All told, the social ecosystem of Bakery Story is built on the premise of cooperation. No one’s really competing; there’s no reward for having the “best” bakery. Whatever little restauranter fantasy you want to carve out of the tools the game gives you is completely up to you, a perfect and contained fantasy where the headaches of food service are blissfully kept at bay. In another game, any neighbouring bakeries in the online community might be seen as direct competitors. Here, they’re allies and potential friends. They’re people you can freely ask favours of. Do you mind sending me some chocolate chips and a set of screws? I need some to finish building my pancake griddle.

The game is almost cynically clean. The cheerful pastels. The endless supply of satisfied customers. The looping elevator muzak. It constructs a fantasy that, true to most F2P RPGs, it expects you to fulfil your fixation for with microtransactions. The game concertedly doesn't want you to be patient. It even has two currencies for in-game items, one vastly more difficult to acquire than the other. If you don’t want to wait for the timer to run down on an in-progress baked good, you can pay with in-game currency to finish it. If you don’t have enough, you can use real-world currency to overcome your deficit.

Players, for the most part, seem to get around those temptations with a social contract: you tip me, I’ll tip you. You send me a gift, I’ll send you a gift. You sext me…

Well, I didn't. But other people did sext back. Part of this person’s confidence may have come from the fact that Bakery Story had unwittingly made room for a little sexting niche. Out of curiosity, I decided to pay a visit to my secret admirer’s bakery and take a look at their wall. I knew I would find something utterly wonderful.

As sordid as it was, among the insubstantial sugar, the fake cheerfulness, the conditional neighborliness, there was some actual humanity poking through on this player’s astoundingly vulgar wall. I don’t condone or exalt some of this behaviour, but the mere fact of its existence in a place like this is at least proof to me of the impossibility to truly suppress the weird and cavernous human spirit. For better or worse.

Oct 24
Lover: “yah I am *kisses u harder…gimme milk gimme gimme now *sucks Ur nips even harder”
Nov 6
Fighter: “Idiot.“
Nov. 7
Oblivious Player: “tips :-)”
7 days ago
Lover: “hey”

It was beautiful. From three half-conversations you can see that someone responded in kind to my sender’s advances.

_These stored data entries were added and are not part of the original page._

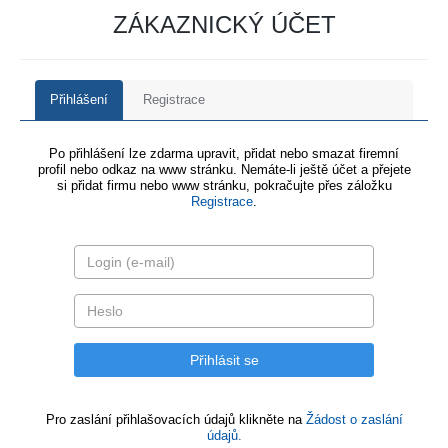
ZÁKAZNICKÝ ÚČET
Přihlášení
Registrace
Po přihlášení lze zdarma upravit, přidat nebo smazat firemní
profil nebo odkaz na www stránku. Nemáte-li ještě účet a přejete
si přidat firmu nebo www stránku, pokračujte přes záložku
Registrace
.
Pro zaslání přihlašovacích údajů klikněte na
Žádost o zaslání
údajů.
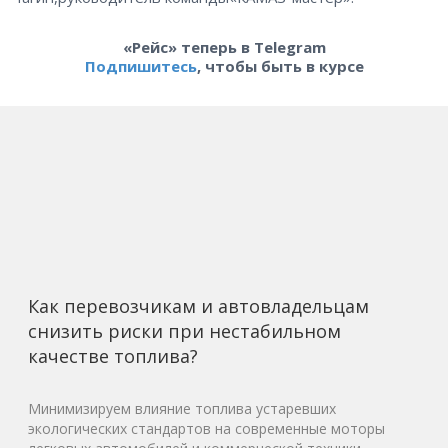
«Рейс» теперь в Telegram
Подпишитесь
, чтобы быть в курсе
Как перевозчикам и автовладельцам
снизить риски при нестабильном
качестве топлива?
Минимизируем влияние топлива устаревших
экологических стандартов на современные моторы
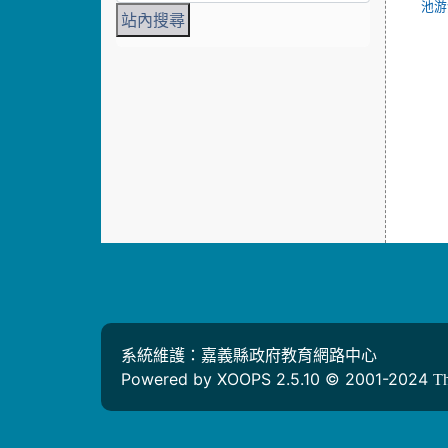
池游
系統維護：嘉義縣政府教育網路中心
Powered by XOOPS 2.5.10 © 2001-2024
T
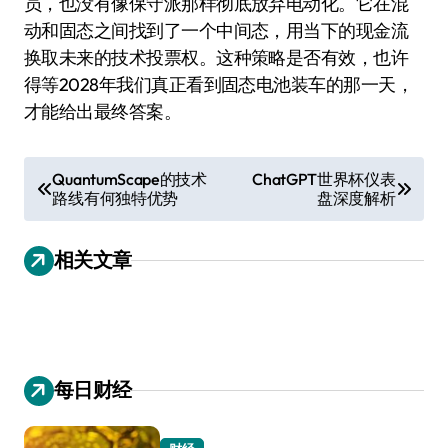
员，也没有像保守派那样彻底放弃电动化。它在混
动和固态之间找到了一个中间态，用当下的现金流
换取未来的技术投票权。这种策略是否有效，也许
得等2028年我们真正看到固态电池装车的那一天，
才能给出最终答案。
文
QuantumScape的技术
ChatGPT世界杯仪表
路线有何独特优势
盘深度解析
章
导
相关文章
航
每日财经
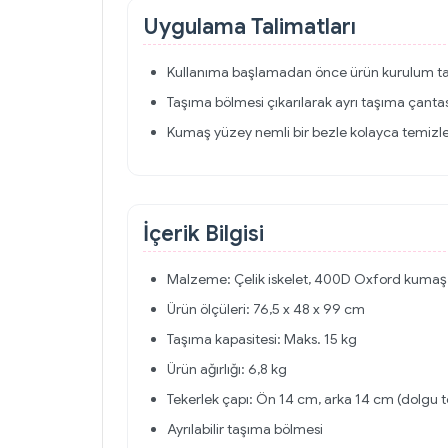
Uygulama Talimatları
Kullanıma başlamadan önce ürün kurulum tal
Taşıma bölmesi çıkarılarak ayrı taşıma çantası 
Kumaş yüzey nemli bir bezle kolayca temizle
İçerik Bilgisi
Malzeme: Çelik iskelet, 400D Oxford kumaş
Ürün ölçüleri: 76,5 x 48 x 99 cm
Taşıma kapasitesi: Maks. 15 kg
Ürün ağırlığı: 6,8 kg
Tekerlek çapı: Ön 14 cm, arka 14 cm (dolgu t
Ayrılabilir taşıma bölmesi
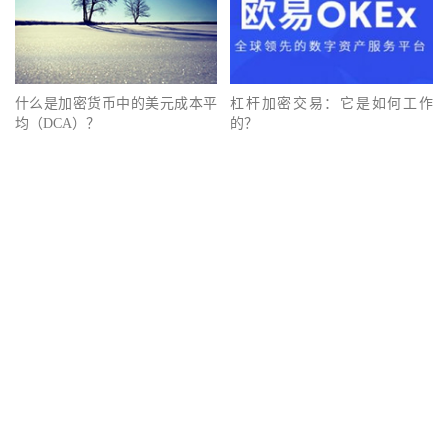
什么是加密货币中的美元成本平
杠杆加密交易：它是如何工作
均（DCA）？
的？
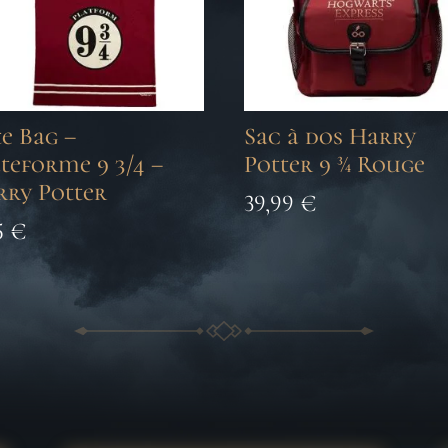
e Bag –
Sac à dos Harry
teforme 9 3/4 –
Potter 9 ¾ Rouge
rry Potter
39,99
€
5
€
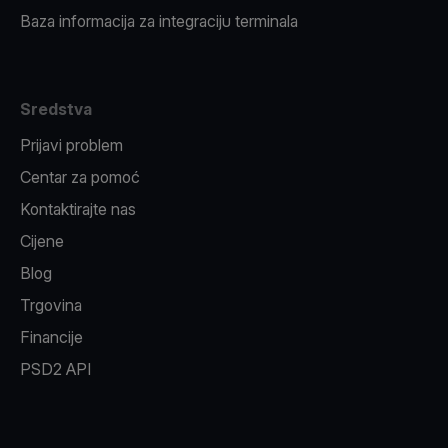
Baza informacija za integraciju terminala
Sredstva
Prijavi problem
Centar za pomoć
Kontaktirajte nas
Cijene
Blog
Trgovina
Financije
PSD2 API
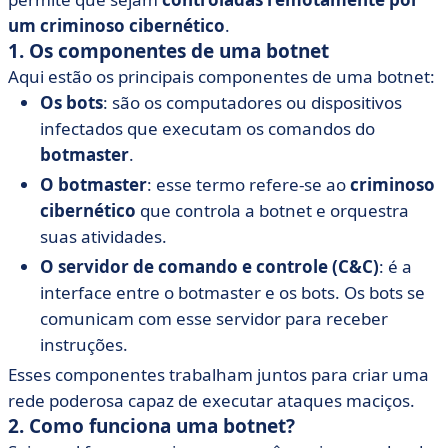
um criminoso cibernético
.
1. Os componentes de uma botnet
Aqui estão os principais componentes de uma botnet:
Os bots
: são os computadores ou dispositivos
infectados que executam os comandos do
botmaster
.
O botmaster
: esse termo refere-se ao
criminoso
cibernético
que controla a botnet e orquestra
suas atividades.
O servidor de comando e controle (C&C)
: é a
interface entre o botmaster e os bots. Os bots se
comunicam com esse servidor para receber
instruções.
Esses componentes trabalham juntos para criar uma
rede poderosa capaz de executar ataques maciços.
2. Como funciona uma botnet?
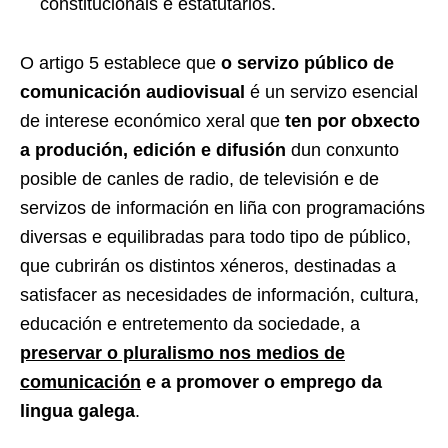
constitucionais e estatutarios.
O artigo 5 establece que
o servizo público de
comunicación audiovisual
é un servizo esencial
de interese económico xeral que
ten por obxecto
a produción, edición e difusión
dun conxunto
posible de canles de radio, de televisión e de
servizos de información en liña con programacións
diversas e equilibradas para todo tipo de público,
que cubrirán os distintos xéneros, destinadas a
satisfacer as necesidades de información, cultura,
educación e entretemento da sociedade, a
preservar o pluralismo nos medios de
comunicación
e a promover o emprego da
lingua galega
.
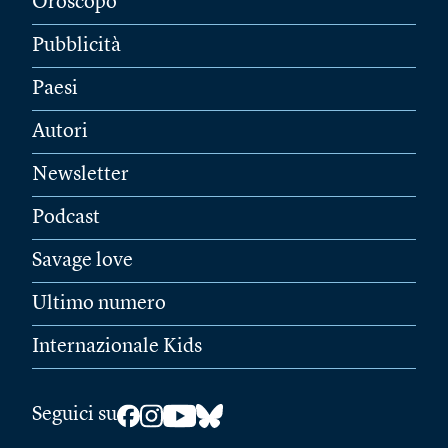
Oroscopo
Pubblicità
Paesi
Autori
Newsletter
Podcast
Savage love
Ultimo numero
Internazionale Kids
Seguici su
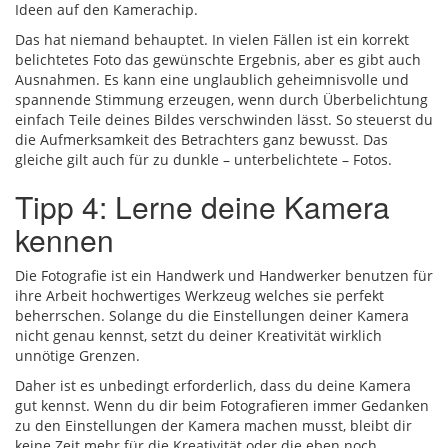
Ideen auf den Kamerachip.
Das hat niemand behauptet. In vielen Fällen ist ein korrekt
belichtetes Foto das gewünschte Ergebnis, aber es gibt auch
Ausnahmen. Es kann eine unglaublich geheimnisvolle und
spannende Stimmung erzeugen, wenn durch Überbelichtung
einfach Teile deines Bildes verschwinden lässt. So steuerst du
die Aufmerksamkeit des Betrachters ganz bewusst. Das
gleiche gilt auch für zu dunkle – unterbelichtete – Fotos.
Tipp 4: Lerne deine Kamera
kennen
Die Fotografie ist ein Handwerk und Handwerker benutzen für
ihre Arbeit hochwertiges Werkzeug welches sie perfekt
beherrschen. Solange du die Einstellungen deiner Kamera
nicht genau kennst, setzt du deiner Kreativität wirklich
unnötige Grenzen.
Daher ist es unbedingt erforderlich, dass du deine Kamera
gut kennst. Wenn du dir beim Fotografieren immer Gedanken
zu den Einstellungen der Kamera machen musst, bleibt dir
keine Zeit mehr für die Kreativität oder die eben noch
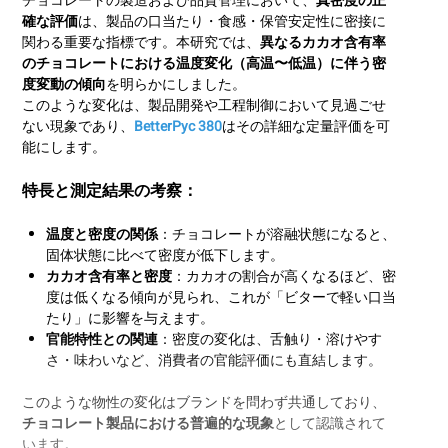
チョコレートの製造および品質管理において、
真密度の正
確な評価
は、製品の口当たり・食感・保管安定性に密接に
関わる重要な指標です。本研究では、
異なるカカオ含有率
のチョコレートにおける温度変化（高温〜低温）に伴う密
度変動の傾向
を明らかにしました。
このような変化は、製品開発や工程制御において見過ごせ
ない現象であり、
BetterPyc 380
はその詳細な定量評価を可
能にします。
特長と測定結果の考察：
温度と密度の関係
：チョコレートが溶融状態になると、
固体状態に比べて密度が低下します。
カカオ含有率と密度
：カカオの割合が高くなるほど、密
度は低くなる傾向が見られ、これが「ビターで軽い口当
たり」に影響を与えます。
官能特性との関連
：密度の変化は、舌触り・溶けやす
さ・味わいなど、消費者の官能評価にも直結します。
このような物性の変化はブランドを問わず共通しており、
チョコレート製品における普遍的な現象
として認識されて
います。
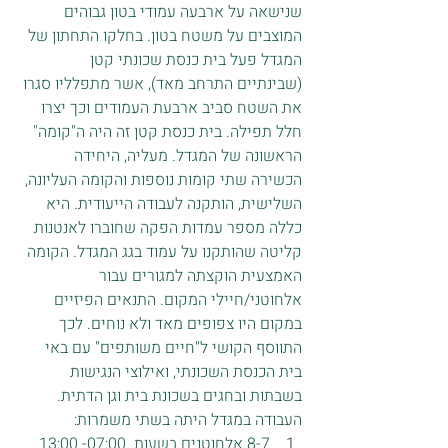
שנישאה על ארבעה עמודי בטון גבוהים 
המוצבים על משטח בטון. בחלקו התחתון של 
המגדל פעל בית כנסת שכונתי קטן 
(שבינתיים התרחב מאד), אשר מתפלליו סגרו 
את השטח סביב ארבעת העמודים וכך יצרו 
חלל תפילה. בית כנסת קטן זה היה ה"קומה" 
הראשונה של המגדל. מעליה, היחידה 
הכשירה שתי קומות נוספות והקומה העליונה, 
השלישית, הותקנה לעבודה הייעודית. היא 
כללה מספר עמדות הפקה שחוברו לאנטנות 
קליטה שהותקנו על עמוד בגג המגדל. הקומה 
האמצעית הוקצתה למגורים עבור 
אלחוטני/חיילי המקום. התנאים הפיזיים 
במקום היו צפופים מאד ולא נוחים. לכך 
התווסף הקושי ל"חיים משותפים" עם באי 
בית הכנסת השכונתי, ואילוצי הנגישות 
בשבתות ובחגים בשכונת בית וגן הדתית. 
העבודה במגדל היתה בשתי משמרות:
8-7 אלחוטנים בשעות  07:00- 13:00.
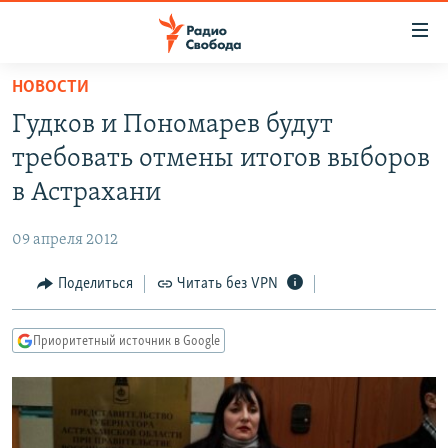
Ссылки
для
упрощенного
НОВОСТИ
ПРОГРАММЫ
доступа
Гудков и Пономарев будут
ПОДКАСТЫ
Вернуться
требовать отмены итогов выборов
к
АВТОРСКИЕ ПРОЕКТЫ
в Астрахани
основному
ЦИТАТЫ СВОБОДЫ
содержанию
09 апреля 2012
Вернутся
МНЕНИЯ
к
Поделиться
Читать без VPN
КУЛЬТУРА
главной
навигации
IDEL.РЕАЛИИ
Приоритетный источник в Google
Вернутся
КАВКАЗ.РЕАЛИИ
к
СЕВЕР.РЕАЛИИ
поиску
СИБИРЬ.РЕАЛИИ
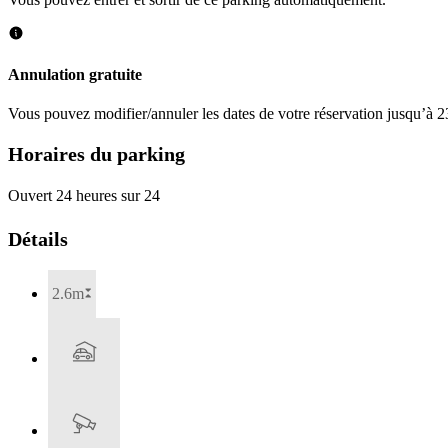
Annulation gratuite
Vous pouvez modifier/annuler les dates de votre réservation jusqu’à 23
Horaires du parking
Ouvert 24 heures sur 24
Détails
2.6m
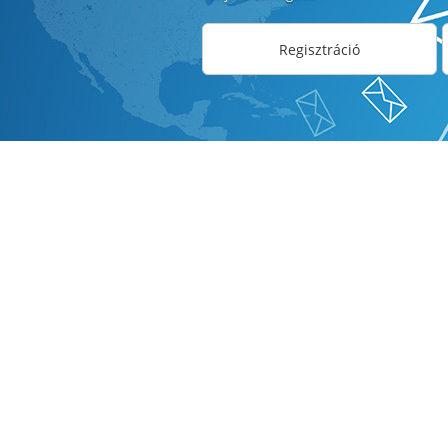
Regisztráció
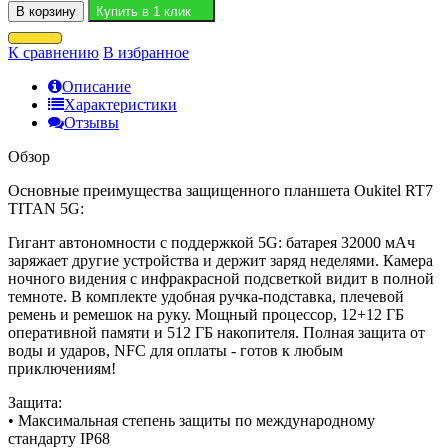
В корзину
Купить в 1 клик
К сравнению
В избранное
Описание
Характеристики
Отзывы
Обзор
Основные преимущества защищенного планшета Oukitel RT7
TITAN 5G:
Гигант автономности с поддержкой 5G: батарея 32000 мАч
заряжает другие устройства и держит заряд неделями. Камера
ночного видения с инфракрасной подсветкой видит в полной
темноте. В комплекте удобная ручка-подставка, плечевой
ремень и ремешок на руку. Мощный процессор, 12+12 ГБ
оперативной памяти и 512 ГБ накопителя. Полная защита от
воды и ударов, NFC для оплаты - готов к любым
приключениям!
Защита:
• Максимальная степень защиты по международному
стандарту IP68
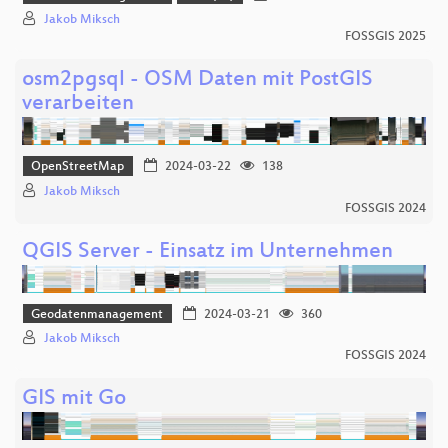
Jakob Miksch
FOSSGIS 2025
osm2pgsql - OSM Daten mit PostGIS
verarbeiten
OpenStreetMap
2024-03-22
138
Jakob Miksch
FOSSGIS 2024
QGIS Server - Einsatz im Unternehmen
Geodatenmanagement
2024-03-21
360
Jakob Miksch
FOSSGIS 2024
GIS mit Go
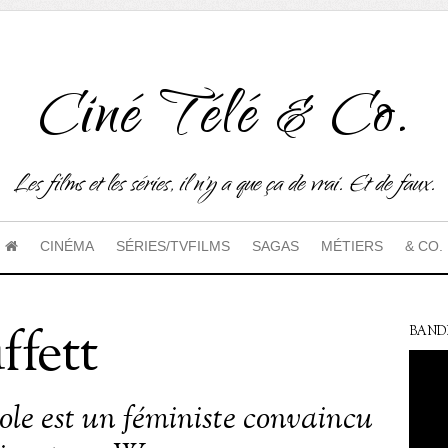
Ciné Télé & Co.
Les films et les séries, il n'y a que ça de vrai. Et de faux.
CINÉMA
SÉRIES/TVFILMS
SAGAS
MÉTIERS
& CO.
ffett
BAND
ole est un féministe convaincu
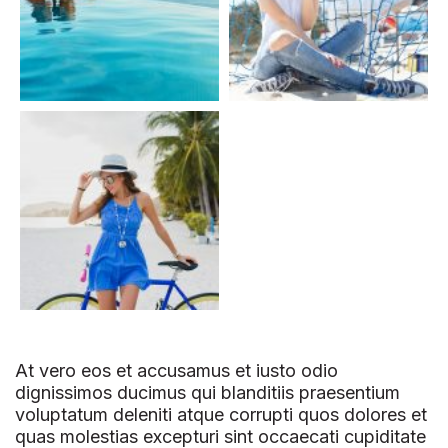
At vero eos et accusamus et iusto odio
dignissimos ducimus qui blanditiis praesentium
voluptatum deleniti atque corrupti quos dolores et
quas molestias excepturi sint occaecati cupiditate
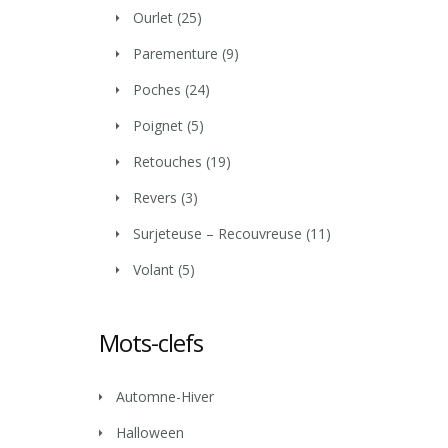
Ourlet
(25)
Parementure
(9)
Poches
(24)
Poignet
(5)
Retouches
(19)
Revers
(3)
Surjeteuse – Recouvreuse
(11)
Volant
(5)
Mots-clefs
Automne-Hiver
Halloween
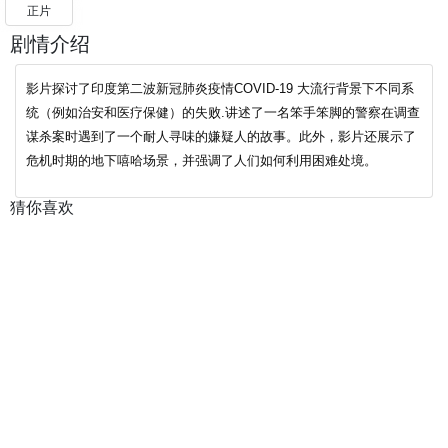
正片
剧情介绍
影片探讨了印度第二波新冠肺炎疫情COVID-19 大流行背景下不同系
统（例如治安和医疗保健）的失败.讲述了一名笨手笨脚的警察在调查
谋杀案时遇到了一个耐人寻味的嫌疑人的故事。此外，影片还展示了
危机时期的地下嘻哈场景，并强调了人们如何利用困难处境。
猜你喜欢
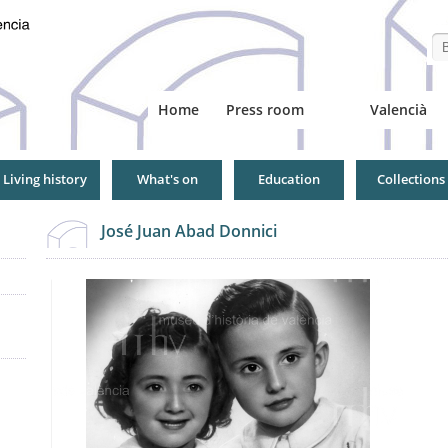
Se
Home
Press room
Valencià
Living history
What's on
Education
Collections
José Juan Abad Donnici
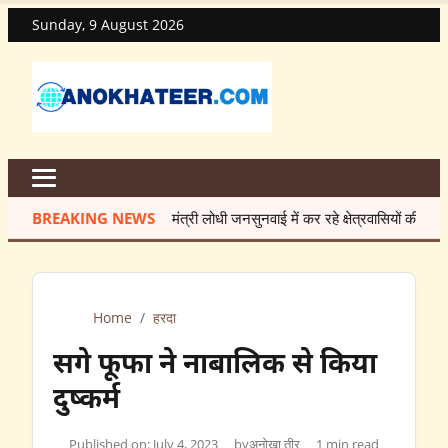
Sunday, 9 August 2026
BREAKING NEWS
मंत्री लोधी जनसुनवाई में कर रहे क्षेत्रवासियों की समस्याओं का
Home
/
हरदा
सगे फूफा ने नाबालिक से किया
दुष्कर्म
Published on: July 4, 2023
by
अनोखा तीर
1 min read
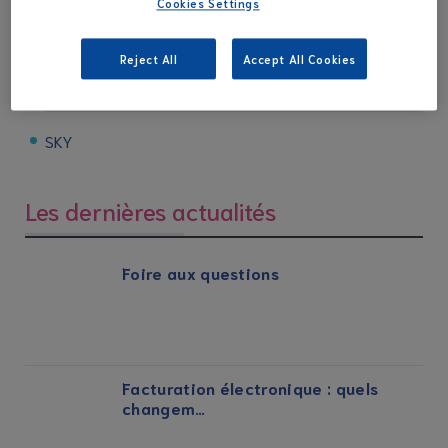
Cookies Settings
Non classé
Reject All
Accept All Cookies
Service client
SKY
Les dernières actualités
Foire aux questions
Facturation électronique : quels
changem…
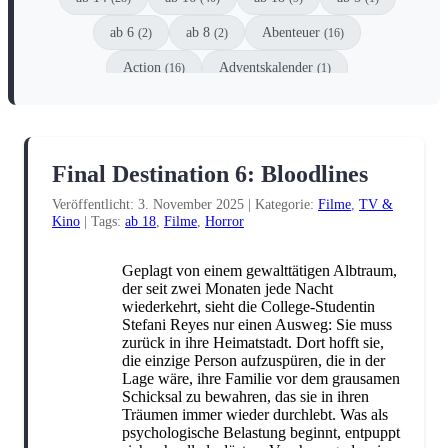
ab 6
ab 8
Abenteuer
(2)
(2)
(16)
Action
Adventskalender
(16)
(1)
Animation
Anthologie
Comic
(1)
(6)
(8)
Coming-of-Age
Dark Fantasy
(8)
(2)
Final Destination 6: Bloodlines
Dark Romance
DC
(10)
(3)
Veröffentlicht: 3. November 2025
|
Kategorie:
Filme
,
TV &
DC Black Label
Detektive
Drama
(1)
(1)
(6)
Kino
|
Tags:
ab 18
,
Filme
,
Horror
Dystopie
Einzelspieler
(1)
(1)
Geplagt von einem gewalttätigen Albtraum,
Enemies-to-Lovers
Erstleser
(5)
(1)
der seit zwei Monaten jede Nacht
wiederkehrt, sieht die College-Studentin
Escape
Familie
Fanliteratur
(1)
(2)
(4)
Stefani Reyes nur einen Ausweg: Sie muss
zurück in ihre Heimatstadt. Dort hofft sie,
Fantasy
Filme
Gesellschaftsspiel
(51)
(2)
(1)
die einzige Person aufzuspüren, die in der
Lage wäre, ihre Familie vor dem grausamen
Graphic Novel
Historisch
Horror
(2)
(3)
(12)
Schicksal zu bewahren, das sie in ihren
Träumen immer wieder durchlebt. Was als
Humor
Jugendbuch
Kinderbuch
(6)
(1)
(3)
psychologische Belastung beginnt, entpuppt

Someone broke out into a fight with them. And someone else wanted nothing to do with any of it. It’s not all the finest examples of enlightened humanity, least of all some of the sharper notes of that altercation. But I love it because its emotion is untempered by Bakery Story’s metagame. It sullies the fantasy, it casts utopia into doubt. It’s what happens when humans land on a system. And, well, two people with similar desires found each other in a place that is not overwhelmingly geared toward facilitating their online trysts. They get to explore who they are, who they want to be, in an unbodied space by bending a system to their wants. Getting past the censors alone feels titillatingly transgressive.

I finally decided to contact my would-be bakery sim lover one day. Save one person, I hadn't seen anyone be outwardly threatening or hostile in the game. I still felt relatively safe. This person had made their intentions known, albeit a little too bluntly, but hadn't pursued when I didn't respond. I thought, maybe, I could reach out. No, not in that way. Just as one curious party to another.

4 days ago
“you probably don’t remember but you asked me if i was bi se xual. i am bi, dunno how you guessed.”

I thought maybe I’d be a little cheeky. I thought that would be apt, but maybe I was wrong. There hasn't been a response but there might be one yet. Though, perhaps that lover’s “hey” was a sign that they've disappeared. Maybe they've been shamed out of coming here to explore this part of themselves. The bakery is still active, so maybe they’re there, but quiet. Maybe that fight meant more than just a superficial quarrel. It did get pretty nasty. This is the only time in Bakery Story I have ever really speculated about and second-guessed someone else’s intentions and words, and my own. The sweetness is unbearable now.